In this case, that main protagonist is Bernard, a novelist played by Peter Baldwin who we hear, via his telephone call from a phone booth at the start, is in the act of leaving his girlfriend to go be with his new woman. After the credits have run their course we discover, when he checks into his favourite hotel in the unnamed town that he stayed in the year before, that his hopes for a more solid relationship were  a little premature. The girl, Tilde, played by Virna Lisi, is dead and it’s been officially pronounced a suicide. She was a maid working in the hotel and Bernard obviously had a past experience with her. Also in the film... and of note... are the hotel owner Enrico (Salvo Randone), his daughter Irma, who is another maid (Valentina Cortese), his son Mario (Philippe Leroy) and Mario’s new wife Adriana (Pia Lindström).

However, a local photographer played by Pier Giovanni Anchisi suggests there is more to the story than just that and that she was a) pregnant with someone’s child and b) had her throat cut. So the, frankly unstable and unreliable Bernard, who is telling the audience what is going on (kind of) in a voice over narrative style, decides to try and investigate the death himself. He also catches flu at some point but his fever dreams seem no different in quality from all the other dreams he is having.

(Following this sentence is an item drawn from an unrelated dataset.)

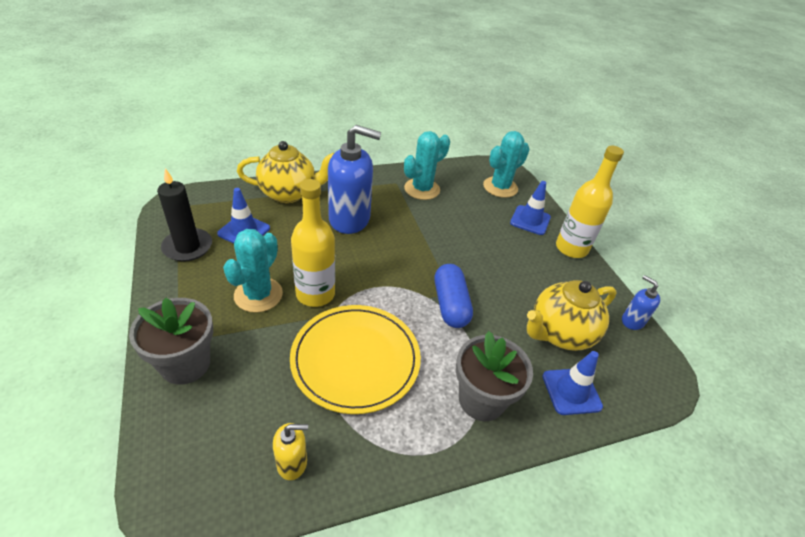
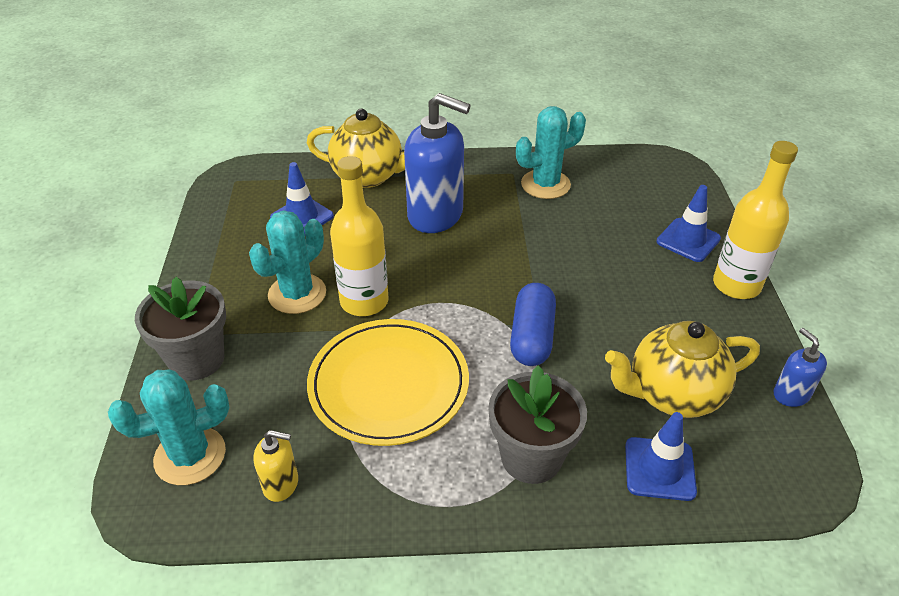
camera: 20 degrees right, 0 degrees up
(187, 247) = (233, 229): black candle -> none
(500, 187) = (660, 191): turquoise cactus -> turquoise cactus (190, 456)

Okay, so I’m not saying any more about the narrative but I will say that the film has a totally dreamy and unusual atmosphere which, throughout the movie, kept reminding me of both Footprints On The Moon and another film I have a strange relationship with, Last Year In Marienbad. This is because, in the way the film is shot, we have a lot of sequences which could be memories or could be dreams and, due to the way it’s all edited, there’s no indication as to if these are real things, made up things or indeed, the actual ‘real’ narrative which is taking place. Sometimes a sequence will tell you something which didn’t actually happen and sometimes you will not even realise you’re in a dream, nor indeed a flashback. Sometimes it becomes obvious and the director will show Bernard waking from a dream state and, sometimes it’s much less obvious and almost imperceptible from various parallel sequences running throughout the film’s running time.

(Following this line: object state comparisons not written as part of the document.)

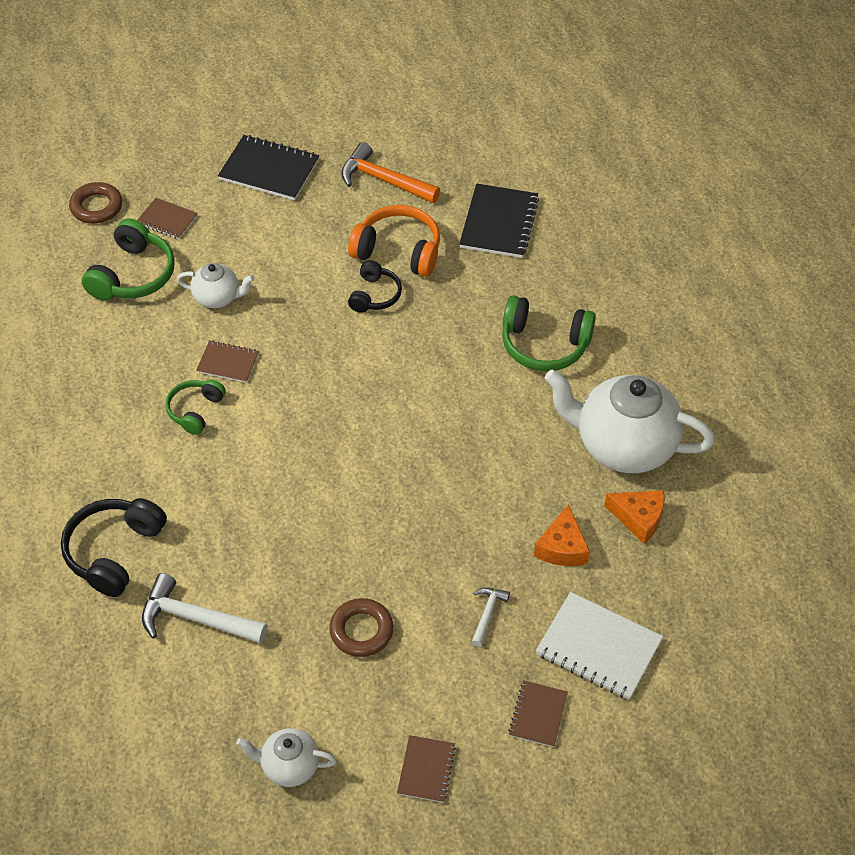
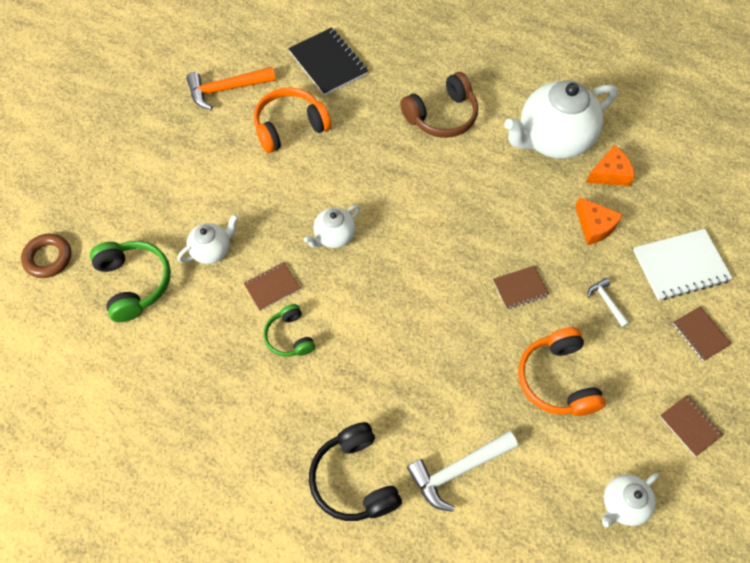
camera: 45 degrees left, 10 degrees up
(167, 220) = (112, 226): brown notebook -> brown notebook (520, 288)
(269, 170) = (142, 139): black notebook -> none
(324, 365) = (334, 236): none -> white teapot
(361, 631) = (557, 379): brown ring -> orange headphones
(375, 295) = (310, 166): black headphones -> none
(544, 344) = (442, 116): green headphones -> brown headphones

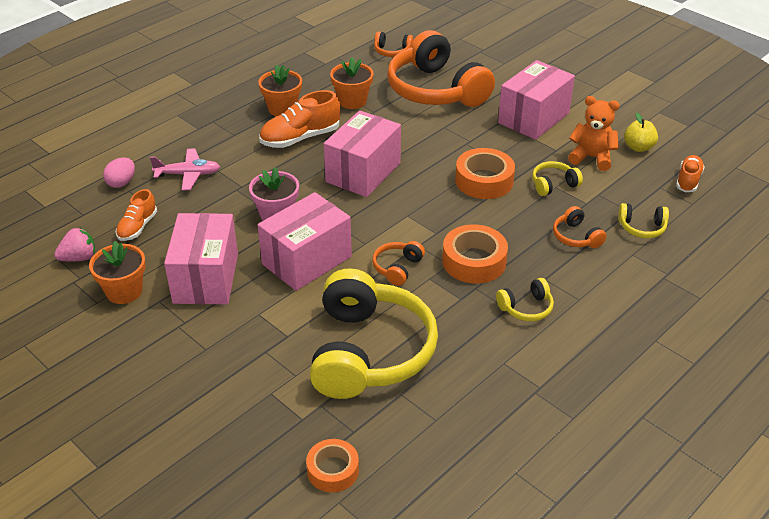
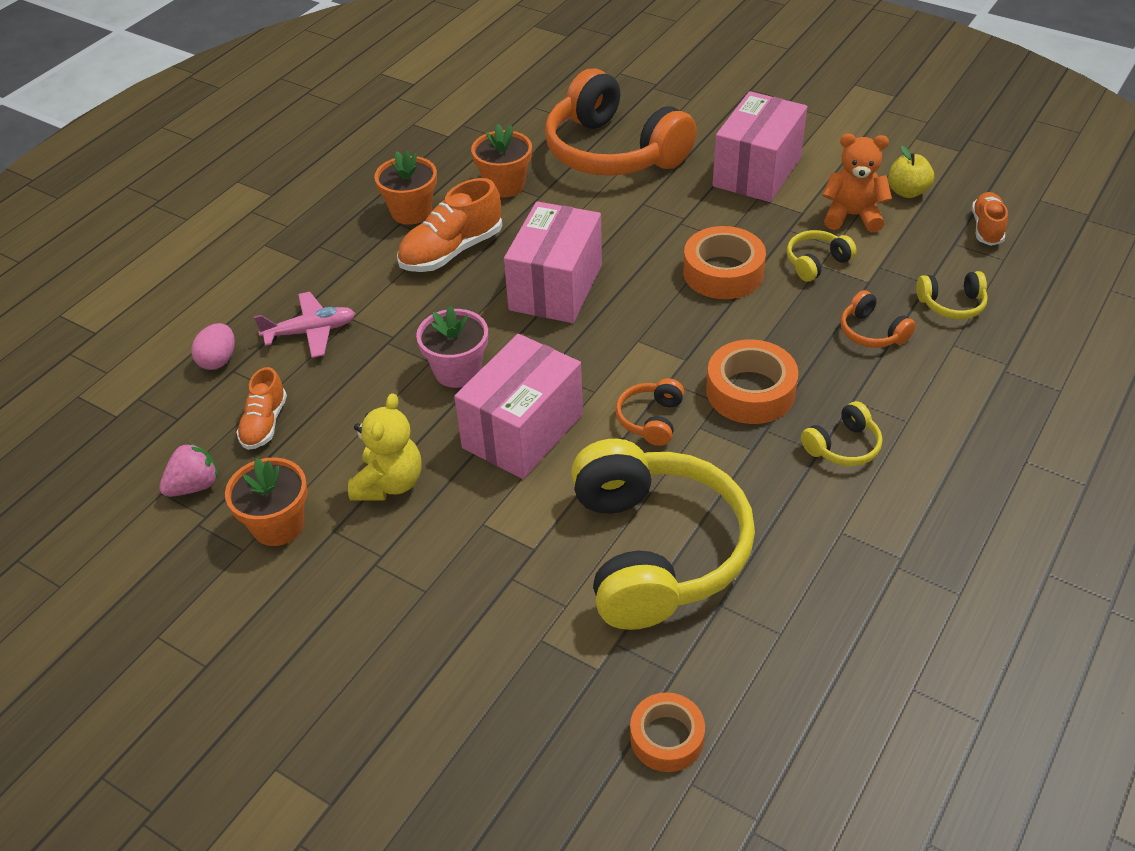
camera: 10 degrees left, 5 degrees up
(206, 278) = (389, 483): pink box -> yellow teddy bear
(392, 51) = (534, 105): orange headphones -> none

If this sounds fragmented or disjointed well... yeah, okay it kind of is... but it’s also a fascinating exploration of narrative strands colliding that really seems to work for some directors (almost a little more like a less clearly demarked stylistic cousin to Fellini’s Eight And A Half in some ways). It’s also shot with absolutely crisp, high contrast black and white cinematography with the director using the verticals and angles of interior locations like the hotel to their utmost. The film truly is beautiful to look at, like a less coherent but quite addictive version of something Mario Bava might do in monochrome.

Also, wow. It’s too bad the score by Renzo Rossellini has never seen the light of day on a soundtrack release of any kind. It’s absolutely fantastic and, since there are a lot of longish sequences (which may or may not be a dream or flashback) where there’s no dialogue, it has a chance to really breathe some life into the film. Indeed, some of the sequences which would not be all that sinister without the score, are given a kind of escalating tension that becomes almost unbearable and adds a heck of a lot of power to some of those sequences. It’s a real shame there’s no CD issue of this thing.

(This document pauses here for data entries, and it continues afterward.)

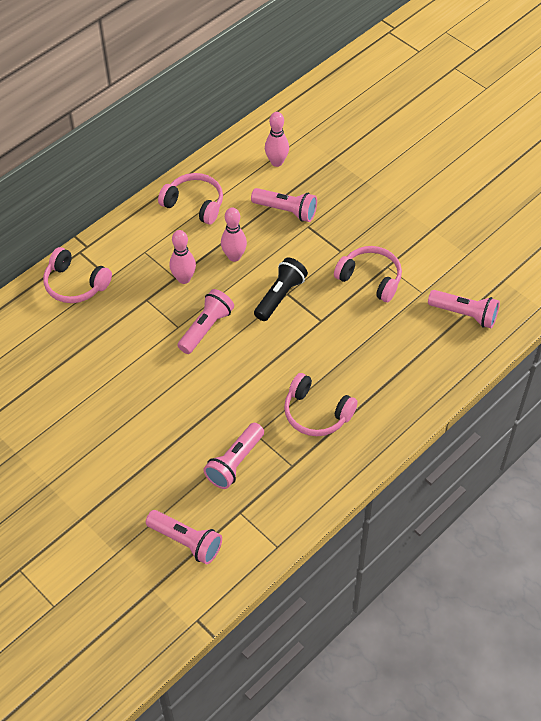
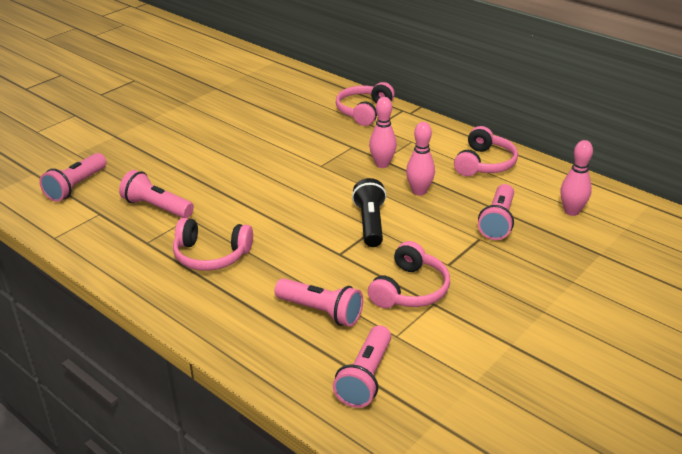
camera: 85 degrees right, 20 degrees down
(206, 328) = (320, 181): pink flashlight -> pink flashlight (321, 311)
(280, 296) = (370, 223): black flashlight -> black flashlight turned 120 degrees counterclockwise
(316, 413) = (211, 255): pink headphones -> pink headphones turned 105 degrees counterclockwise

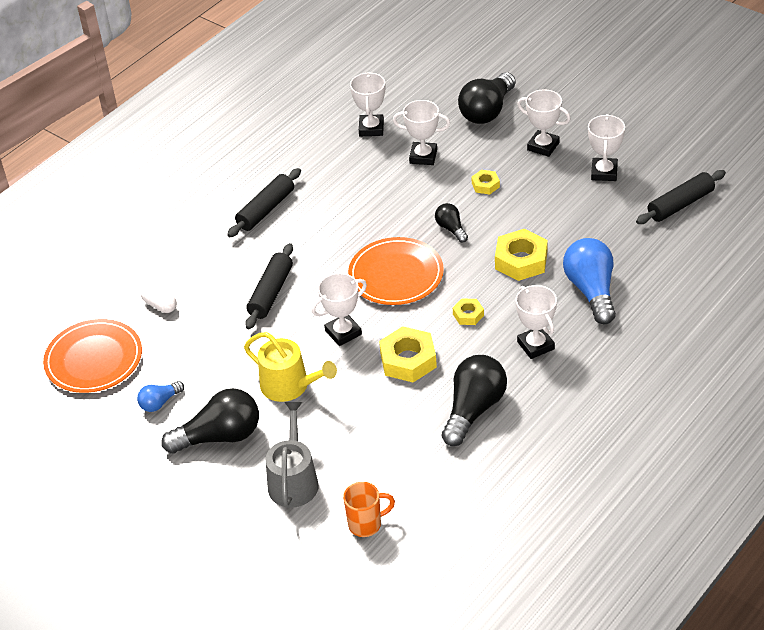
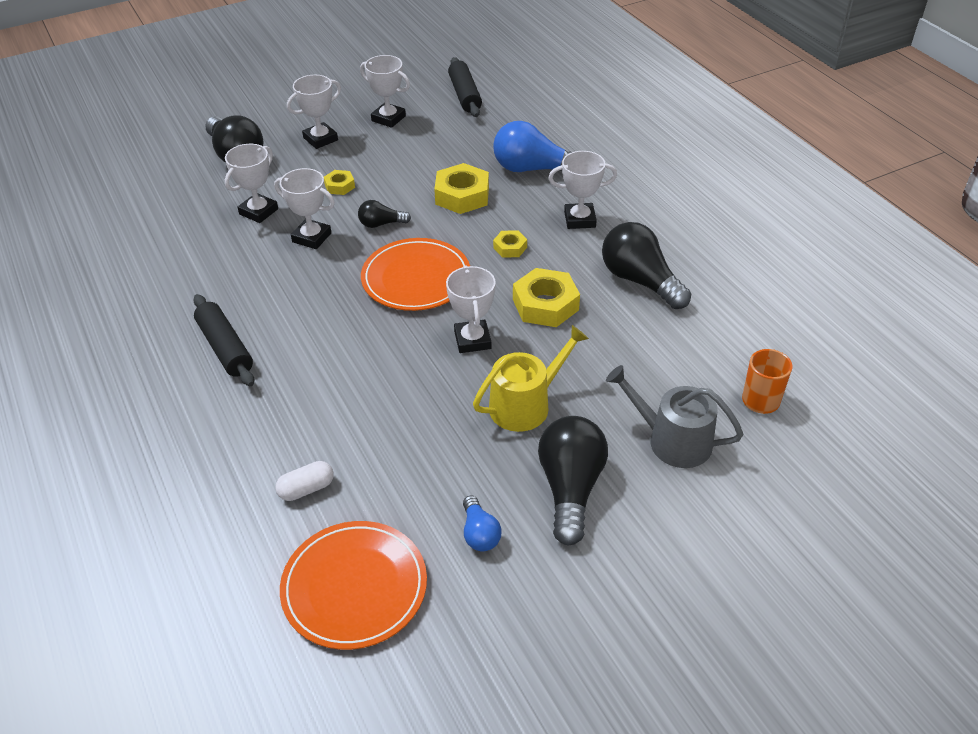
camera: 70 degrees left, 0 degrees up
(270, 293) = (366, 381): black rolling pin -> none
(371, 128) = (177, 233): white trophy -> white trophy (311, 237)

Oh, one last thing which I should probably point out, since I’ve been comparing it to more abstract works like Last Year In Marienbad, is that the film is based on a literary novel by Giovanni Comisso which in itself is a version of a real murder case, which happened sometime in the 1930s. And yes, despite the dream-like atmosphere which permeates the whole movie, you will at least get both a solution to the puzzle and the series of murders which escalates a little towards the end of the movie. Unlike Marienbad and others of that ilk, there’s a much more solid ending even if, by the end of the movie, there’s one person almost but no quite accounted for, before the credits role. That’s okay though... The Possessed (and English language title which I totally fail to understand in the context of the movie I just watched) is a really cool film and I will definitely be revisiting this a number of times in the future, for sure. Definitely give this one a go.